What does Model Registry provide?
- A single catalog of all trained models with metrics and parameters
- Stage management:
Staging → Production → Archived - History of transitions between versions with the author and reason indicated
- API for programmatically promoting the model into production
- Integration with CI/CD for automatic deployment when changing stages
MLflow Model Registry
MLflow Registry is the most popular open-source option. It is deployed on top of the existing MLflow Tracking Server.

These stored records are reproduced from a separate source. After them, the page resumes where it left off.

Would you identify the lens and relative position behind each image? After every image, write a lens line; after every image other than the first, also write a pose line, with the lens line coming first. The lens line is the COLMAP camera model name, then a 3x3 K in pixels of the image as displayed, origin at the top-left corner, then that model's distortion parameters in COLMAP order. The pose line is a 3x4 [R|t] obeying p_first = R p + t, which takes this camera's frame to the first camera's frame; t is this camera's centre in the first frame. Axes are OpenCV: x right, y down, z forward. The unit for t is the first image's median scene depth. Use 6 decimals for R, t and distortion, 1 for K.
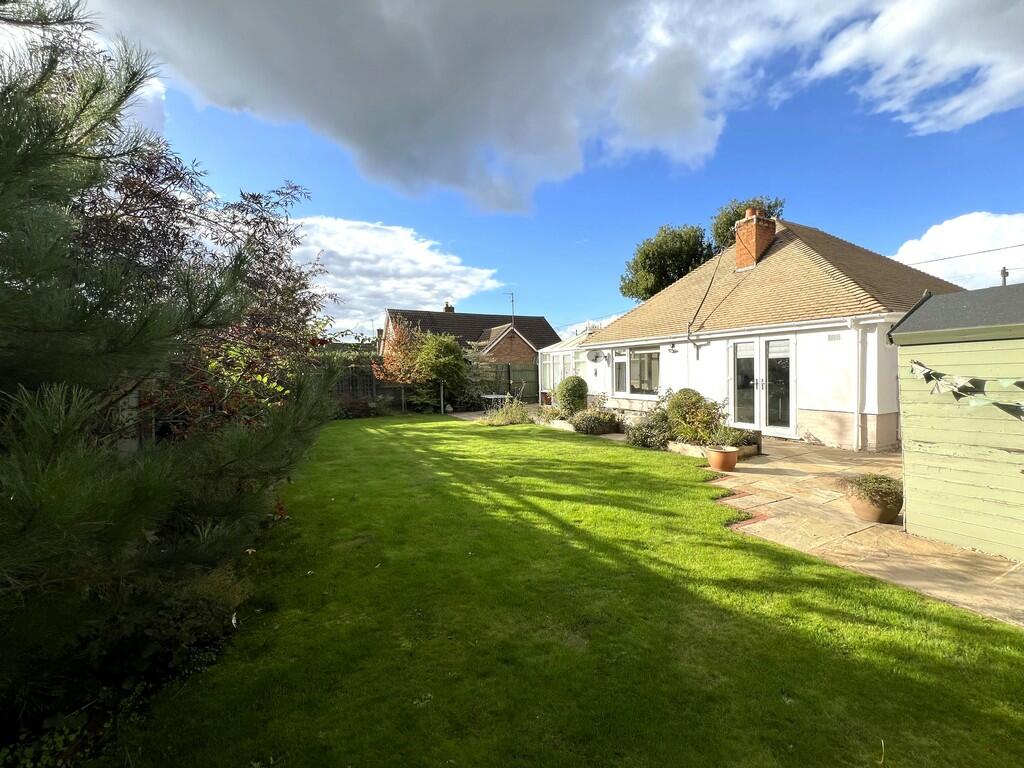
lens RADIAL K [[413.4, 0, 509.9], [0, 413.4, 380.9], [0, 0, 1]] dist [0.000230, 0.000160]
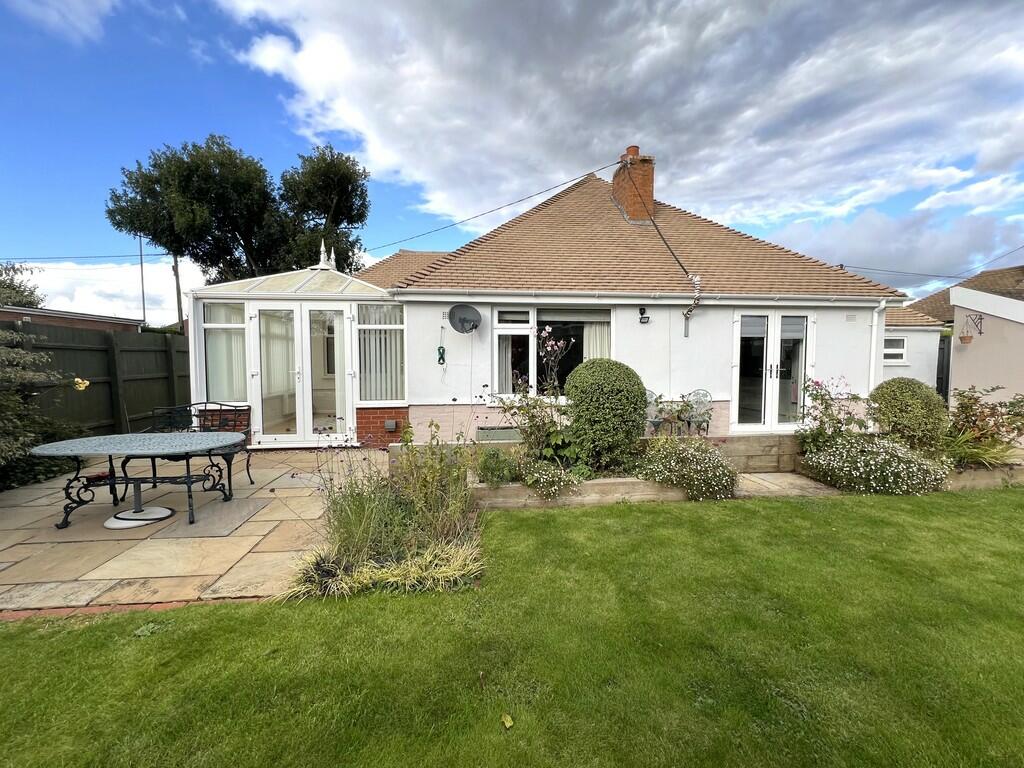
lens RADIAL K [[413.4, 0, 509.9], [0, 413.4, 380.9], [0, 0, 1]] dist [0.000230, 0.000160]
pose [[0.317372, -0.041523, 0.947392, -0.196529], [0.021467, 0.999099, 0.036598, -0.011007], [-0.948058, 0.008722, 0.317977, 0.872656]]
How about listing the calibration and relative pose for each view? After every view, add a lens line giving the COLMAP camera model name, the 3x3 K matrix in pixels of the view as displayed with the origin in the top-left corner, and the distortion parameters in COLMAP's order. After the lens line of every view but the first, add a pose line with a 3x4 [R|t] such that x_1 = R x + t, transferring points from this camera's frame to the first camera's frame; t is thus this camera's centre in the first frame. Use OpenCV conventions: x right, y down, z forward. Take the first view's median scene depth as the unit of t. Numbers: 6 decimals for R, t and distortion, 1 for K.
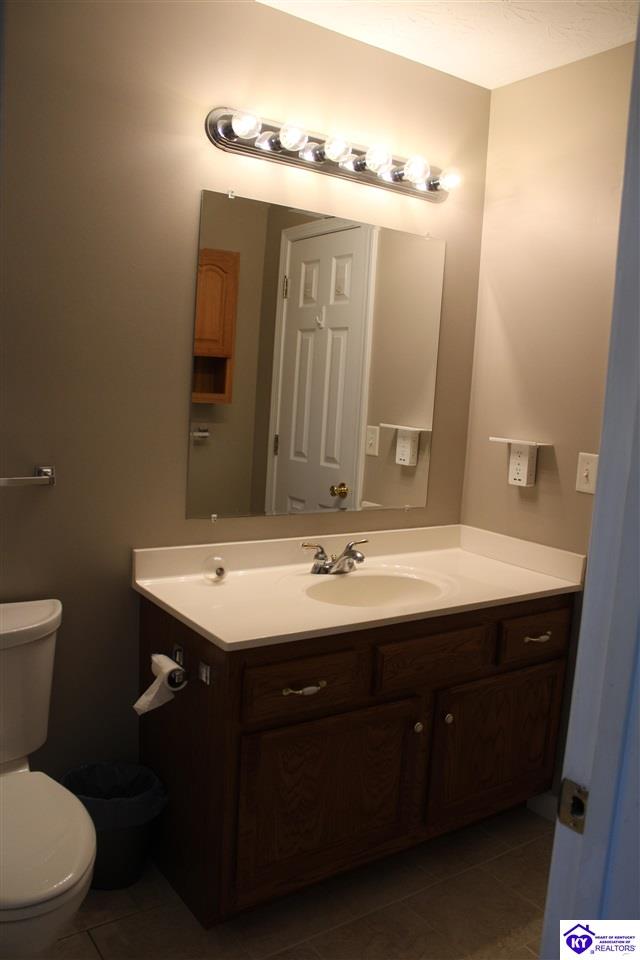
lens RADIAL K [[808.7, 0, 325.0], [0, 808.7, 480.4], [0, 0, 1]] dist [-0.171569, 0.171884]
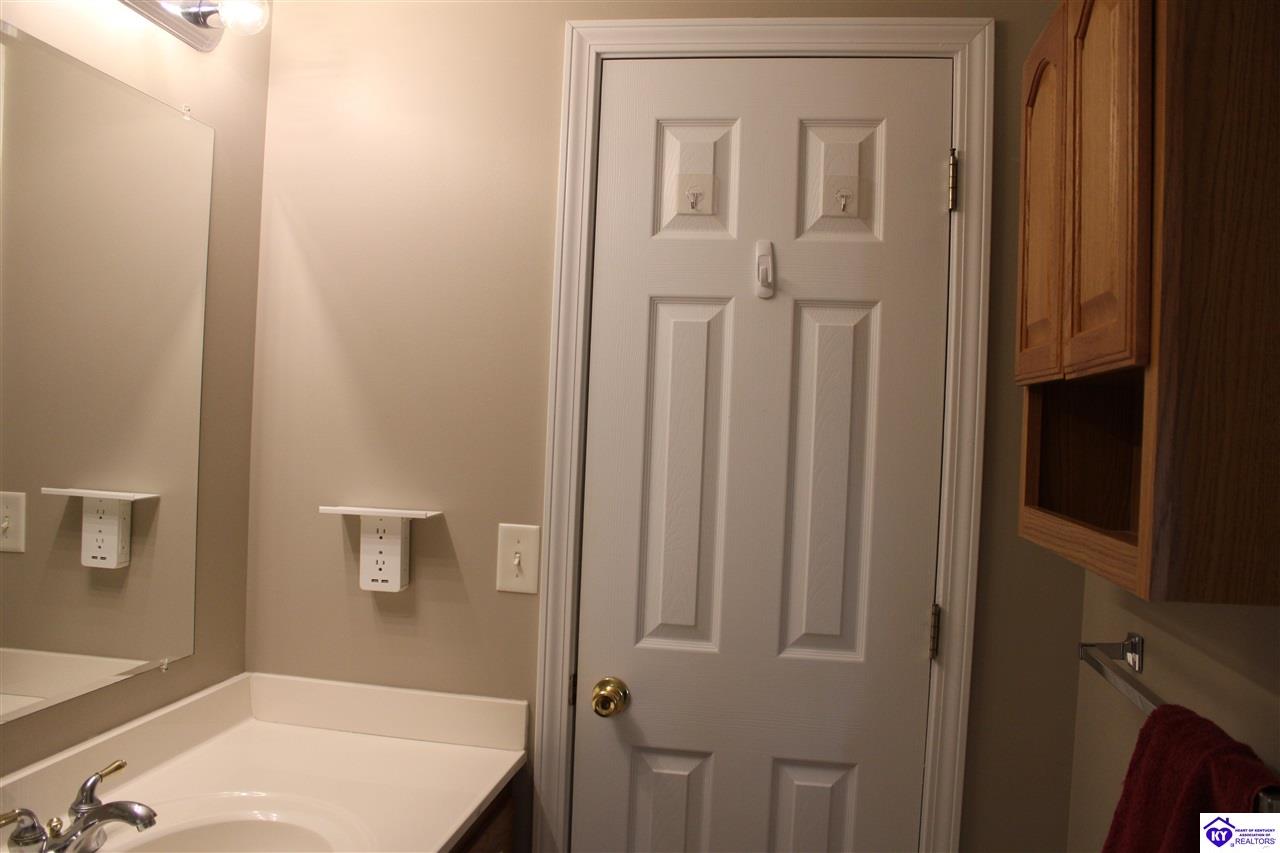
lens RADIAL K [[1078.2, 0, 640.0], [0, 1078.2, 426.5], [0, 0, 1]] dist [-0.171569, 0.171884]
pose [[0.699564, -0.040520, 0.713420, -0.147186], [0.086802, 0.995816, -0.028557, -0.069390], [-0.709279, 0.081904, 0.700154, 0.360730]]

Model registration after training:
import mlflow
with mlflow.start_run():
# ... обучение ...
mlflow.sklearn.log_model(
model,
artifact_path="model",
registered_model_name="fraud-detector-v2"
)
Stage management via API:
client = mlflow.MlflowClient()
client.transition_model_version_stage(
name="fraud-detector-v2",
version=3,
stage="Production",
archive_existing_versions=True
)
Loading the production model into the inference service:
model = mlflow.pyfunc.load_model(
model_uri="models:/fraud-detector-v2/Production"
)
Alternatives and enterprise options
Weights & Biases (W&B) Artifacts is convenient for teams already using W&B to track experiments. It supports lineage between datasets and models.
Vertex AI Model Registry is a managed GCP service with integration into Vertex AI Pipelines and Vertex AI Endpoints.
SageMaker Model Registry - an AWS equivalent, tightly integrated with SageMaker Pipelines and Code Pipeline.
Hugging Face Hub is the de facto standard for LLM and transformers, supporting private repositories and teams.
Implementation process in 1 week
Day 1-2: Deploying MLflow with a PostgreSQL backend and S3 artifact store. Configuring authentication.
Day 3: Adding mlflow.log_model() and mlflow.register_model() to existing training scripts.
Day 4: Set up an approval workflow - a webhook or GitHub Action that requires manual approval before promoting to Production.
Day 5: Integration into the inference service – loading models by stage, not by file path. Setting up alerts for version changes in Production.
Key practices
Each model version should contain: the dataset hash (via DVC), the code version (git commit), metrics for the validation and test sets, and hardware information (GPU type and quantity). This ensures full reproducibility and simplifies debugging during model degradation in production.